- Task statement -
Starting at the beginning of the entries and ending with the line that contains "ركز على الإضاءة", switch every "محل" to "متجر" and write those lines out again with nothing else changed. Leave the pictures out of your answer.

- Dataset entries -
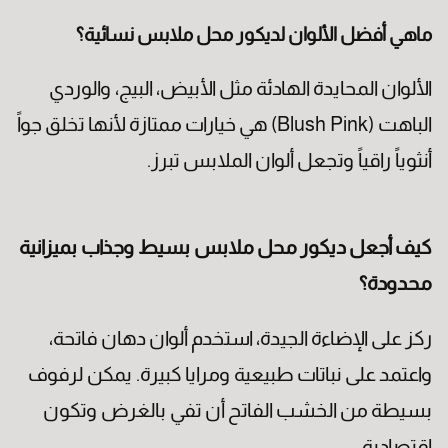
ماهي أفضل الألوان لديكور محل ملابس نسائية؟
الألوان المحايدة الهادئة مثل الأبيض، البيج، والوردي
الباهت (Blush Pink) هي خيارات ممتازة لأنها تخلق جواً
أنثوياً راقياً وتجعل ألوان الملابس تبرز.
كيف أجعل ديكور محل ملابس بسيط وجذاب بميزانية
محدودة؟
ركز على الإضاءة الجيدة، استخدم ألوان دهان فاتحة،
واعتمد على نباتات طبيعية ومرايا كبيرة. يمكن لرفوف
بسيطة من الخشب الفاتح أن تفي بالغرض وتكون
اقتصادية.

- Result for this exercise -
ماهي أفضل الألوان لديكور متجر ملابس نسائية؟
الألوان المحايدة الهادئة مثل الأبيض، البيج، والوردي
الباهت (Blush Pink) هي خيارات ممتازة لأنها تخلق جواً
أنثوياً راقياً وتجعل ألوان الملابس تبرز.
كيف أجعل ديكور متجر ملابس بسيط وجذاب بميزانية
محدودة؟
ركز على الإضاءة الجيدة، استخدم ألوان دهان فاتحة،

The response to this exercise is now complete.